* _What you will do_
Please copy, with no word changed, only the run of lines that opens with the line containing "reprezentace ve všech kategoriích. Řada" and closes with the last line below.

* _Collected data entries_
● ● ● ● ● ● ●

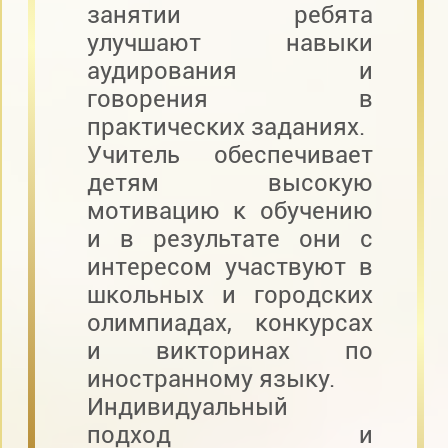
занятии ребята
улучшают навыки
аудирования и
говорения в
практических заданиях.
Учитель обеспечивает
детям высокую
мотивацию к обучению
и в результате они с
интересом участвуют в
школьных и городских
олимпиадах, конкурсах
и викторинах по
иностранному языку.
Индивидуальный
подход и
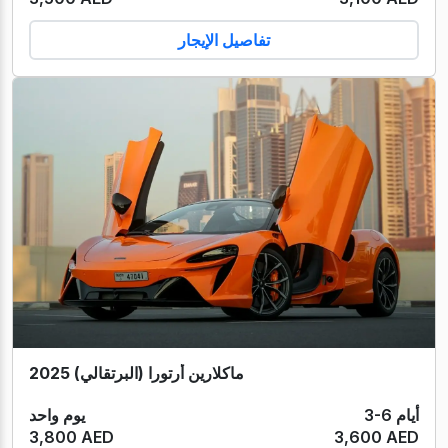
تفاصيل الإيجار
ماكلارين أرتورا (البرتقالي) 2025
3-6 أيام
يوم واحد
3,800 AED
3,600 AED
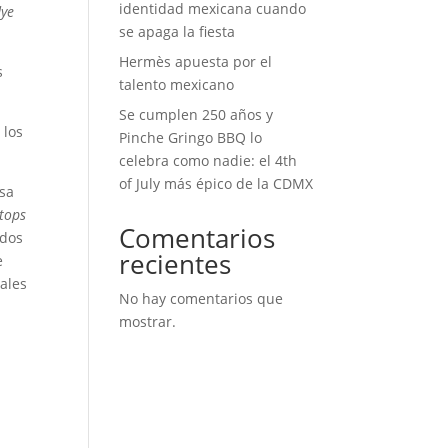
identidad mexicana cuando
dye
se apaga la fiesta
Hermès apuesta por el
s
talento mexicano
Se cumplen 250 años y
 los
Pinche Gringo BBQ lo
celebra como nadie: el 4th
of July más épico de la CDMX
asa
 tops
Comentarios
ados
recientes
e
ales
No hay comentarios que
mostrar.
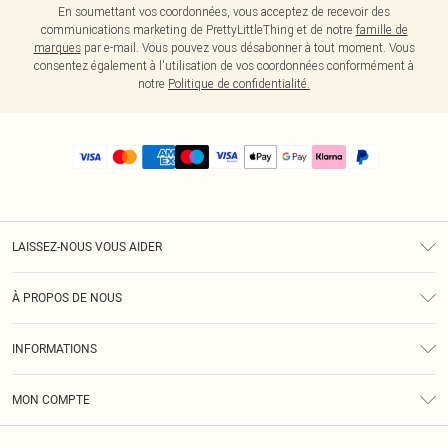
En soumettant vos coordonnées, vous acceptez de recevoir des
communications marketing de PrettyLittleThing et de notre
famille de
marques
par e-mail. Vous pouvez vous désabonner à tout moment. Vous
consentez également à l'utilisation de vos coordonnées conformément à
notre
Politique de confidentialité.
LAISSEZ-NOUS VOUS AIDER
Assistance
À PROPOS DE NOUS
Retours
À Notre Sujet
Guide Des Tailles
INFORMATIONS
PLT Réduction pour les étudiants
Livraison
Conditions Générales
Diversité
Royalty
MON COMPTE
Politique De Confidentialité
Klarna
Cookies
Informations Sur L’App PLT
Réduction étudiant - Student Beans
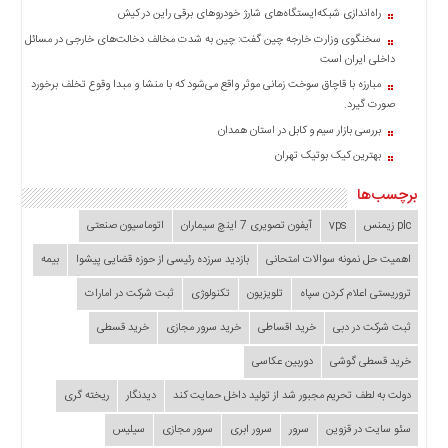
راه‌اندازی شبکه‌ایستگاه‌های شارژ خودروهای برقی راین در کیش
سخنگوی وزارت خارجه چین گفت: چین به شدت مخالف دخالت‌های خارجی در مسائل
داخلی ایران است
مبارزه با قاچاق سوخت زمانی موثر واقع می‌شود که با منشا و مبدا وقوع تخلف برخورد
صورت گیرد.
بررسی بازار سیم و کابل در استان همدان
بهترین کیک بوتیک تهران
برچسب‌ها
plc زیمنس
vps
آیفون تصویری 7 اینچ سیماران
اتوماسیون صنعتی
اهمیت حل نمونه سوالات امتحانی
بازدید سرزده‌ رئیسی از حوزه قضایی ‌پیشوا
بیمه
تروریستی اعلام کردن سپاه
تلویزیون
تکنولوژی
ثبت شرکت در امارات
ثبت شرکت در دبی
خرید اقساطی
خرید سرور مجازی
خرید قسطی
خرید قسطی گوشی
دوربین عکاسی
دولت به لطف تحریم مجبور شد از تولید داخل حمایت کند
دیدنگار
ریخته گری
سئو سایت در قزوین
سرور
سرور ابری
سرور مجازی
سیلیس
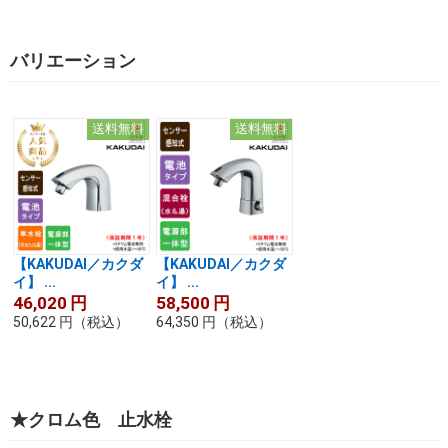
バリエーション
送料無料
送料無料
【KAKUDAI／カクダ
【KAKUDAI／カクダ
イ】 ...
イ】 ...
46,020
円
58,500
円
50,622
円
（税込）
64,350
円
（税込）
★クロム色 止水栓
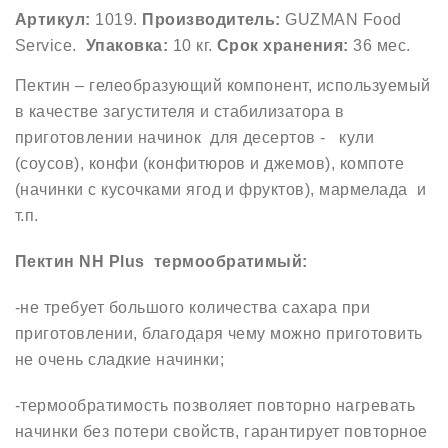
Артикул:
1019.
Производитель:
GUZMAN Food
Service.
Упаковка:
10 кг.
Срок хранения:
36 мес.
Пектин – гелеобразующий компонент, используемый
в качестве загустителя и стабилизатора в
приготовлении начинок для десертов - кули
(соусов), конфи (конфитюров и джемов), компоте
(начинки с кусочками ягод и фруктов), мармелада и
т.п.
Пектин NH Plus термообратимый:
-не требует большого количества сахара при
приготовлении, благодаря чему можно приготовить
не очень сладкие начинки;
-термообратимость позволяет повторно нагревать
начинки без потери свойств, гарантирует повторное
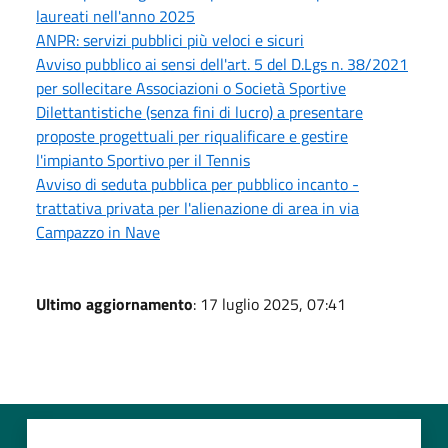
laureati nell'anno 2025
ANPR: servizi pubblici più veloci e sicuri
Avviso pubblico ai sensi dell'art. 5 del D.Lgs n. 38/2021
per sollecitare Associazioni o Società Sportive
Dilettantistiche (senza fini di lucro) a presentare
proposte progettuali per riqualificare e gestire
l'impianto Sportivo per il Tennis
Avviso di seduta pubblica per pubblico incanto -
trattativa privata per l'alienazione di area in via
Campazzo in Nave
Ultimo aggiornamento
: 17 luglio 2025, 07:41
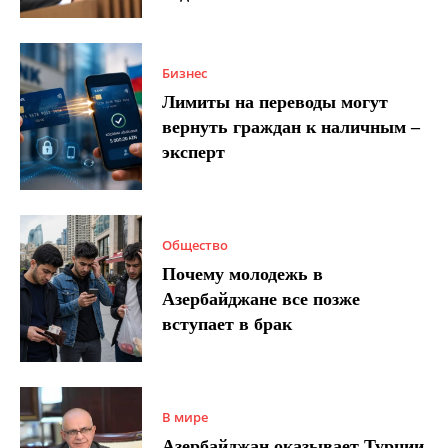
Бизнес
Лимиты на переводы могут
вернуть граждан к наличным –
эксперт
Общество
Почему молодежь в
Азербайджане все позже
вступает в брак
В мире
Азербайджан оказывает Турции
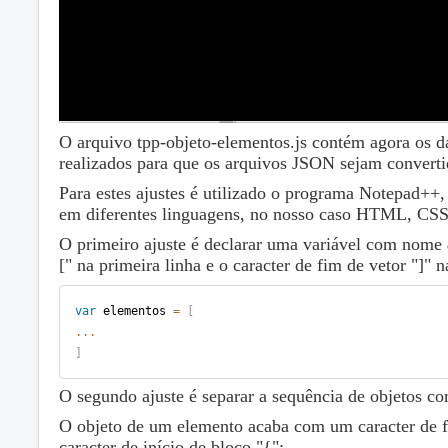
O arquivo tpp-objeto-elementos.js contém agora os d
realizados para que os arquivos JSON sejam convertid
Para estes ajustes é utilizado o programa Notepad++,
em diferentes linguagens, no nosso caso HTML, CSS 
O primeiro ajuste é declarar uma variável com nome
[" na primeira linha e o caracter de fim de vetor "]" n
var
 elementos 
=
[
...
]
O segundo ajuste é separar a sequência de objetos c
O objeto de um elemento acaba com um caracter de fi
caracter de início de bloco "{":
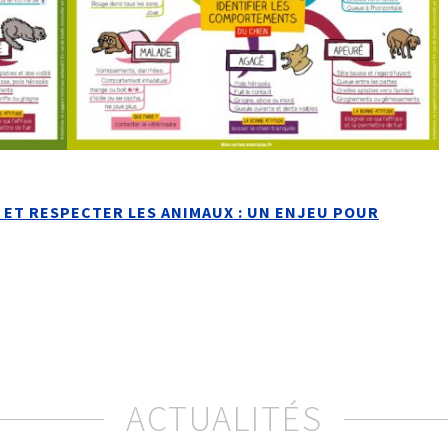
 ET RESPECTER LES ANIMAUX : UN ENJEU POUR
ACTUALITÉS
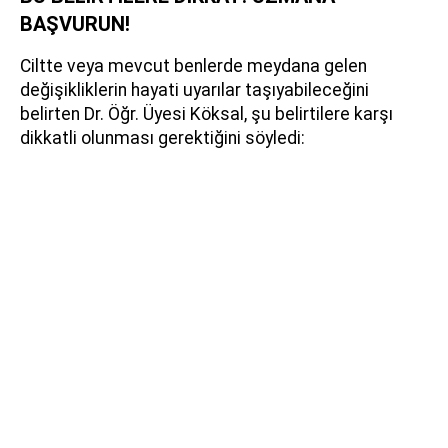
BAŞVURUN!
Ciltte veya mevcut benlerde meydana gelen
değişikliklerin hayati uyarılar taşıyabileceğini
belirten Dr. Öğr. Üyesi Köksal, şu belirtilere karşı
dikkatli olunması gerektiğini söyledi:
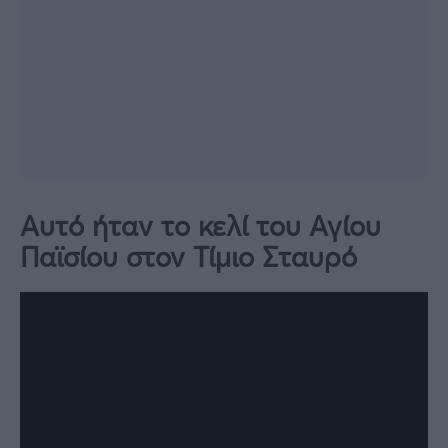
Αυτό ήταν το κελί του Αγίου
Παϊσίου στον Τίμιο Σταυρό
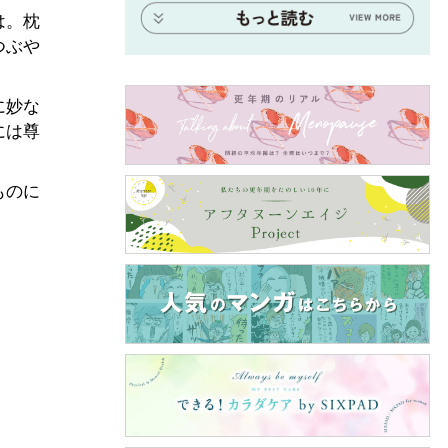
は。枕
つぶや
に妙な
には尊
ものに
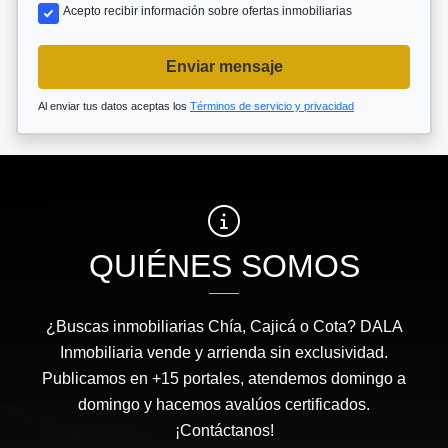
Acepto recibir información sobre ofertas inmobiliarias
Enviar mensaje
Al enviar tus datos aceptas los
Términos de servicio y privacidad
QUIÉNES SOMOS
¿Buscas inmobiliarias Chía, Cajicá o Cota? DALA
Inmobiliaria vende y arrienda sin exclusividad.
Publicamos en +15 portales, atendemos domingo a
domingo y hacemos avalúos certificados.
¡Contáctanos!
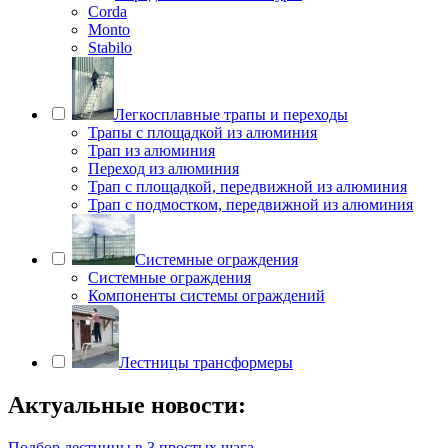
Corda
Monto
Stabilo
Легкосплавные трапы и переходы
Трапы с площадкой из алюминия
Трап из алюминия
Переход из алюминия
Трап с площадкой, передвижной из алюминия
Трап с подмостком, передвижной из алюминия
Системные ограждения
Системные ограждения
Компоненты системы ограждений
Лестницы трансформеры
Актуальные новости:
Подбор лестницы в 3 простых шага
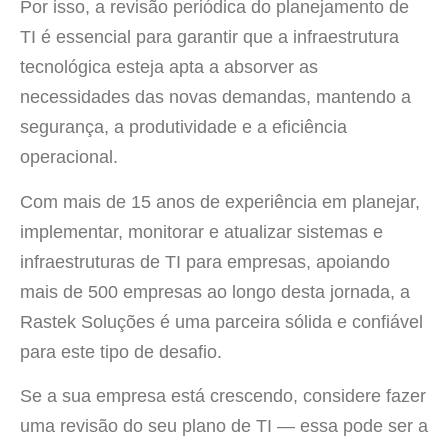
Por isso, a revisão periódica do planejamento de
TI é essencial para garantir que a infraestrutura
tecnológica esteja apta a absorver as
necessidades das novas demandas, mantendo a
segurança, a produtividade e a eficiência
operacional.
Com mais de 15 anos de experiência em planejar,
implementar, monitorar e atualizar sistemas e
infraestruturas de TI para empresas, apoiando
mais de 500 empresas ao longo desta jornada, a
Rastek Soluções é uma parceira sólida e confiável
para este tipo de desafio.
Se a sua empresa está crescendo, considere fazer
uma revisão do seu plano de TI — essa pode ser a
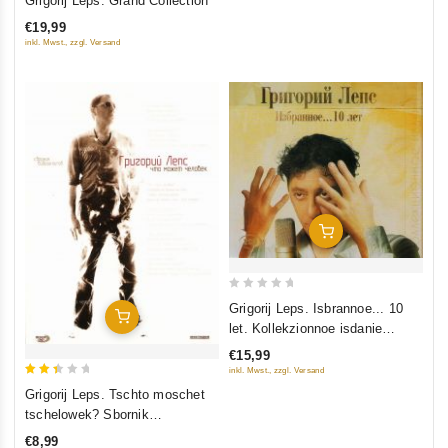
Grigorij Leps. Grand Collection
out
€19,99
of
inkl. Mwst., zzgl. Versand
5
In Den Warenkorb
0
Grigorij Leps. Isbrannoe... 10
In Den Warenkorb
out
let. Kollekzionnoe isdanie
of
(Geschenkausgabe) (2 CD)
€15,99
5
inkl. Mwst., zzgl. Versand
2.5
Grigorij Leps. Tschto moschet
out
tschelowek? Sbornik
of 5
wideoklipow
€8,99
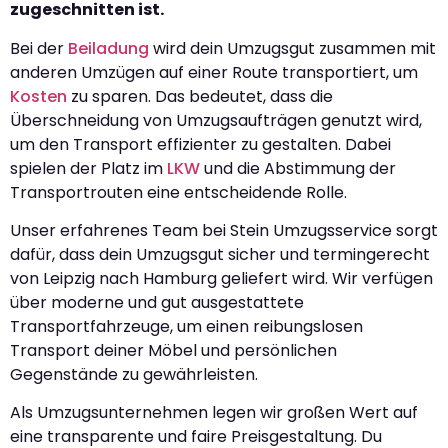
zugeschnitten ist.
Bei der
Beiladung
wird dein Umzugsgut zusammen mit
anderen Umzügen auf einer Route transportiert, um
Kosten
zu sparen. Das bedeutet, dass die
Überschneidung von Umzugsaufträgen genutzt wird,
um den Transport effizienter zu gestalten. Dabei
spielen der Platz im
LKW
und die Abstimmung der
Transportrouten eine entscheidende Rolle.
Unser erfahrenes Team bei Stein Umzugsservice sorgt
dafür, dass dein Umzugsgut sicher und termingerecht
von Leipzig nach Hamburg geliefert wird. Wir verfügen
über moderne und gut ausgestattete
Transportfahrzeuge, um einen reibungslosen
Transport deiner Möbel und persönlichen
Gegenstände zu gewährleisten.
Als Umzugsunternehmen legen wir großen Wert auf
eine transparente und faire Preisgestaltung. Du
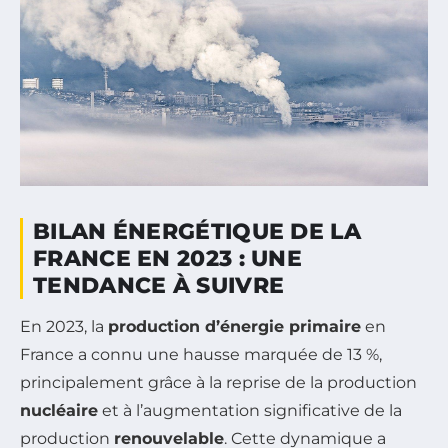
BILAN ÉNERGÉTIQUE DE LA
FRANCE EN 2023 : UNE
TENDANCE À SUIVRE
En 2023, la
production d’énergie primaire
en
France a connu une hausse marquée de 13 %,
principalement grâce à la reprise de la production
nucléaire
et à l’augmentation significative de la
production
renouvelable
. Cette dynamique a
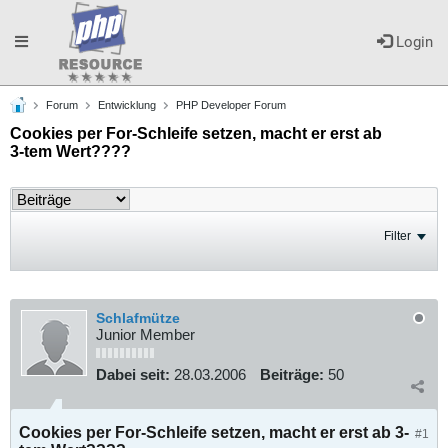
Toggle
Login
Forum
Entwicklung
PHP Developer Forum
navigation
Cookies per For-Schleife setzen, macht er erst ab
3-tem Wert????
Filter
Schlafmütze
Junior Member
Dabei seit:
28.03.2006
Beiträge:
50
Cookies per For-Schleife setzen, macht er erst ab 3-
#1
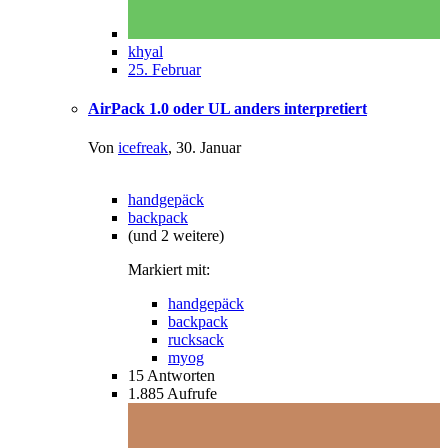
khyal
25. Februar
AirPack 1.0 oder UL anders interpretiert
Von
icefreak
,
30. Januar
handgepäck
backpack
(und 2 weitere)
Markiert mit:
handgepäck
backpack
rucksack
myog
15
Antworten
1.885
Aufrufe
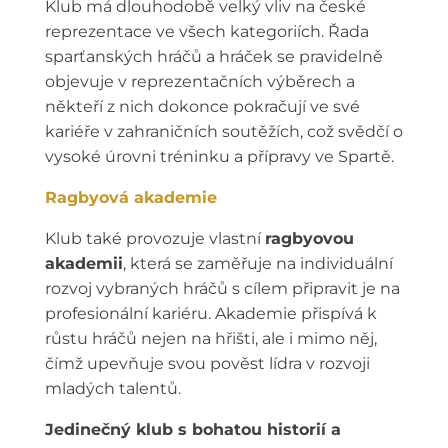
Klub má dlouhodobě velký vliv na české
reprezentace ve všech kategoriích. Řada
sparťanských hráčů a hráček se pravidelně
objevuje v reprezentačních výběrech a
někteří z nich dokonce pokračují ve své
kariéře v zahraničních soutěžích, což svědčí o
vysoké úrovni tréninku a přípravy ve Spartě.
Ragbyová akademie
Klub také provozuje vlastní
ragbyovou
akademii
, která se zaměřuje na individuální
rozvoj vybraných hráčů s cílem připravit je na
profesionální kariéru. Akademie přispívá k
růstu hráčů nejen na hřišti, ale i mimo něj,
čímž upevňuje svou pověst lídra v rozvoji
mladých talentů.
Jedinečný klub s bohatou historií a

● ● ● ● ● ● ●

* _Answer section_
reprezentace ve všech kategoriích. Řada
sparťanských hráčů a hráček se pravidelně
objevuje v reprezentačních výběrech a
někteří z nich dokonce pokračují ve své
kariéře v zahraničních soutěžích, což svědčí o
vysoké úrovni tréninku a přípravy ve Spartě.
Ragbyová akademie
Klub také provozuje vlastní
ragbyovou
akademii
, která se zaměřuje na individuální
rozvoj vybraných hráčů s cílem připravit je na
profesionální kariéru. Akademie přispívá k
růstu hráčů nejen na hřišti, ale i mimo něj,
čímž upevňuje svou pověst lídra v rozvoji
mladých talentů.
Jedinečný klub s bohatou historií a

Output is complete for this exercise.